On GitHub, I contributed to Free/Libre & Open Source projects. Now, I want my email address from those commits to be removed. I expect my user name to be in those commits, too. It does contain my surname and initial of my given at least. Some commits might even contain my full name.
I do expect GDPR to treat the combination of email address and personal name as goods protected in its scope. GDPR does state that the storage of personal data has to happen in consent and with a limited time frame. (About the latter, I guess I will have to disable the auto-enabled option to "store my data for future generations in an arctic vault", but let's discuss that at another time.)
It would be cumbersome to write to each maintained repository. Most of the times, they even have 10+ forks with no commit activity by those users which happen to share the information visibly. (GitHub does sometimes enforce public forks via an option, which at least works for lazy "fork-button-clickers".)
Therefore, I do not actually expect to get my personal data completely removed even if I put in a lot of manual work.
From a technical standpoint, git history has to be rewritten.
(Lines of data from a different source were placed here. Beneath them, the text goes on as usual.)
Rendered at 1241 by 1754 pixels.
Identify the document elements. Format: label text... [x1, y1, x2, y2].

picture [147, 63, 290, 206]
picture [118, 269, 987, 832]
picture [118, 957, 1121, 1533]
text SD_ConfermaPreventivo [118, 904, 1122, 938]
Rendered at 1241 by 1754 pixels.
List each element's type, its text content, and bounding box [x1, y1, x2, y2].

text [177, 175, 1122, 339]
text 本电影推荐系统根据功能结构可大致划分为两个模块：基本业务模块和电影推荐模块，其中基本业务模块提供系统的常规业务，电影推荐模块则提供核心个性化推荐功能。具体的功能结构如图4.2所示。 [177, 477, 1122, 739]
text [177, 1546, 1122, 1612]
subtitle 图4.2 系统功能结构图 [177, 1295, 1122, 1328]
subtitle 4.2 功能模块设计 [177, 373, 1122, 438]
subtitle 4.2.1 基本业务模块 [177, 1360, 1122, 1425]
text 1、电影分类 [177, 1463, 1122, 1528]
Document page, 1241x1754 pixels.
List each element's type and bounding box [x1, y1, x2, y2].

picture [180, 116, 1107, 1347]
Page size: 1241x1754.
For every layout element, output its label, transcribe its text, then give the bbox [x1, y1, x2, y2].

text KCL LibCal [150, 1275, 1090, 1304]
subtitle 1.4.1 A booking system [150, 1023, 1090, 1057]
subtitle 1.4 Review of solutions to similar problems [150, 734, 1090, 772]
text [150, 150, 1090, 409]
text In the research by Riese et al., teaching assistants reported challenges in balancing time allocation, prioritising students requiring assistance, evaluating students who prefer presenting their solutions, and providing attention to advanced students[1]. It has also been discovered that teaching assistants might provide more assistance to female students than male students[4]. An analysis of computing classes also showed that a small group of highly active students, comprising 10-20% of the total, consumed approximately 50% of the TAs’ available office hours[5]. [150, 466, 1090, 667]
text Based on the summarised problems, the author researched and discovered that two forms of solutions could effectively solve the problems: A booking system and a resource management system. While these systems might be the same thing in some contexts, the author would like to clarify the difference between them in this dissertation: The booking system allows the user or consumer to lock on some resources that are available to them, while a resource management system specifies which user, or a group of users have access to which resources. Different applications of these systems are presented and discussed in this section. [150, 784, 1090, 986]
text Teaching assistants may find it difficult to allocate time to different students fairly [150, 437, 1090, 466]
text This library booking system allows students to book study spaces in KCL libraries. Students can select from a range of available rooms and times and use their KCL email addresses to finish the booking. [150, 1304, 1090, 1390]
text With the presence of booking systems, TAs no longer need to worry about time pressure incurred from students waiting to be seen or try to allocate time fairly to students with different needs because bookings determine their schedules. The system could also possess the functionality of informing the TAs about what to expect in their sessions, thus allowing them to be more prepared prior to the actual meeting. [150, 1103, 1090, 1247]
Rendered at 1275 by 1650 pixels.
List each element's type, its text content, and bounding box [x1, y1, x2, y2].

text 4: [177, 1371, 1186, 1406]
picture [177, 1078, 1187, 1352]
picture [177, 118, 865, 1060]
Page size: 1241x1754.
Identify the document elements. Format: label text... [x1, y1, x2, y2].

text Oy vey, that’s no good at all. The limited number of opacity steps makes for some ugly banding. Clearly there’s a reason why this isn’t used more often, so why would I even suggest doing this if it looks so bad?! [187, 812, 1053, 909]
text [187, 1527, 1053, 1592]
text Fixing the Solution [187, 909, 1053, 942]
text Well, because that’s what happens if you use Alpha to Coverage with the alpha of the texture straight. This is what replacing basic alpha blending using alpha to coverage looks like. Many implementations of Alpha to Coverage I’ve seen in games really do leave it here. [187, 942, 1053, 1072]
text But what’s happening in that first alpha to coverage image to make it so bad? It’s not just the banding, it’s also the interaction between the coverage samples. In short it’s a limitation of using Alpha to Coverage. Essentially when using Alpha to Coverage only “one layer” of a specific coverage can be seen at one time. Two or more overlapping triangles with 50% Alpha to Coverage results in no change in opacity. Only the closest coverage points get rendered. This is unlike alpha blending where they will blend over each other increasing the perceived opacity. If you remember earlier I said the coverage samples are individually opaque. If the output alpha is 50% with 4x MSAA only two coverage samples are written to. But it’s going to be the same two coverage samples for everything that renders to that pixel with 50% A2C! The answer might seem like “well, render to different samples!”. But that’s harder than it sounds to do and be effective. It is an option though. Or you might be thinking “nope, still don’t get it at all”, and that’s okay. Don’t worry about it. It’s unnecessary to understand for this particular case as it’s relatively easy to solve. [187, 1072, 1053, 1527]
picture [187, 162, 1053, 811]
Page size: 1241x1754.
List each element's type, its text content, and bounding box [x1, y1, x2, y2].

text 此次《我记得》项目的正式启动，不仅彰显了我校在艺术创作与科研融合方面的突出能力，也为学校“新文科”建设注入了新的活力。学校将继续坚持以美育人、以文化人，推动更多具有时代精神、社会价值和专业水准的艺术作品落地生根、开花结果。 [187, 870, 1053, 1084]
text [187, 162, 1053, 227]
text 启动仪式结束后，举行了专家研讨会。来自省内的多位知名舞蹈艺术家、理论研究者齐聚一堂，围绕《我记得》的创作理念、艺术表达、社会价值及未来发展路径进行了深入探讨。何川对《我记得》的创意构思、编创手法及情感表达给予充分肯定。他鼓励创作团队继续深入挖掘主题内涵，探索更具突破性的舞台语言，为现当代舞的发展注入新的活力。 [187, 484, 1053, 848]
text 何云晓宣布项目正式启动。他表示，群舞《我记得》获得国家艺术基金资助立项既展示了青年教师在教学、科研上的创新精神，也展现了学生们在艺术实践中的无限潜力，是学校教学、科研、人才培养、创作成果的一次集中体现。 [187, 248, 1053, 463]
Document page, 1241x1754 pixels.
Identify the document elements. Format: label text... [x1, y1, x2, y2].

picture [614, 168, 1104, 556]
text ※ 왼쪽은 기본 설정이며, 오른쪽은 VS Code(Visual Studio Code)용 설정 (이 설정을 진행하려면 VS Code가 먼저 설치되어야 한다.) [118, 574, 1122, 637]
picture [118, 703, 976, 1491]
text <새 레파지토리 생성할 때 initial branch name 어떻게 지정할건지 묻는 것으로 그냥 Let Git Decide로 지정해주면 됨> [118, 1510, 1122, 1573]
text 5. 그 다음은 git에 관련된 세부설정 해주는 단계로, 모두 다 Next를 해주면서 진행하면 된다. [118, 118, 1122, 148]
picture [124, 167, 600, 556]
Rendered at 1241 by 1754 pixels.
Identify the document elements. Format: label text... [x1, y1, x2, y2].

Every DVCS user has to accept those changes [1].
Legally speaking,the case is clear. But: Is it feasible with the help of GitHub to enforce my right to privacy in many projects? Would published NPM modules be affected as well? (I expect to have only changed their documentation, not actual executable scripts. But exactly the documentation is often hyperlinked to at github from npm.)
It would require all public repositories to accept such a change of history, and perhaps even put in the work to bulk-remove the mail address?
EDIT:
Accepted answer: GitHub can change these Projects and all Forks to private. Works for me, but would hurt these open source projects as well.
The effort to auto-rewrite history (via a script/programming) seems to be out of scope for such an infrequent request.
TY. I do regret asking too broadly and not about recent historical examples.
[1]: What I do not expect is, that every user will purge my email address from their private repositories. My problem is with the easy accessibility of my email address to web scrapers at a central location.
GitHub stores repositories, so from a purely technical standpoint, they are physically capable of editing the data to change it in any way, shape, or form. This is true of literally anybody who stores data on a standard storage medium.
However, because GitHub retains relatively few legal rights to host repositories, they won't modify repositories without the consent of the owner. If there's a legal challenge, they just disable the access to the repository; they don't edit it in any way. The issue of whether your data can and should be removed is left to the project maintainers. As a result, there's no tooling for GitHub to modify any repositories in any way outside of the normal permissions model, and sending any sort of request, legal or otherwise, won't be effective in getting your data actually removed.
I am of course not a lawyer and nothing I say is legal advice, and if you have questions about the law, you should contact an attorney licensed in your jurisdiction. However, you should note that projects that use the Developer's Certificate of Origin (such as Linux and Git) explicitly require you to assent to the recording of your personal information for the life of the project, and if you've signed off your commit, you've made a legal statement agreeing to that, which people may rely on in good faith. If you cannot make a binding statement to that effect in your jurisdiction, then as a consequence the only legal thing would be to refrain from contributing at all.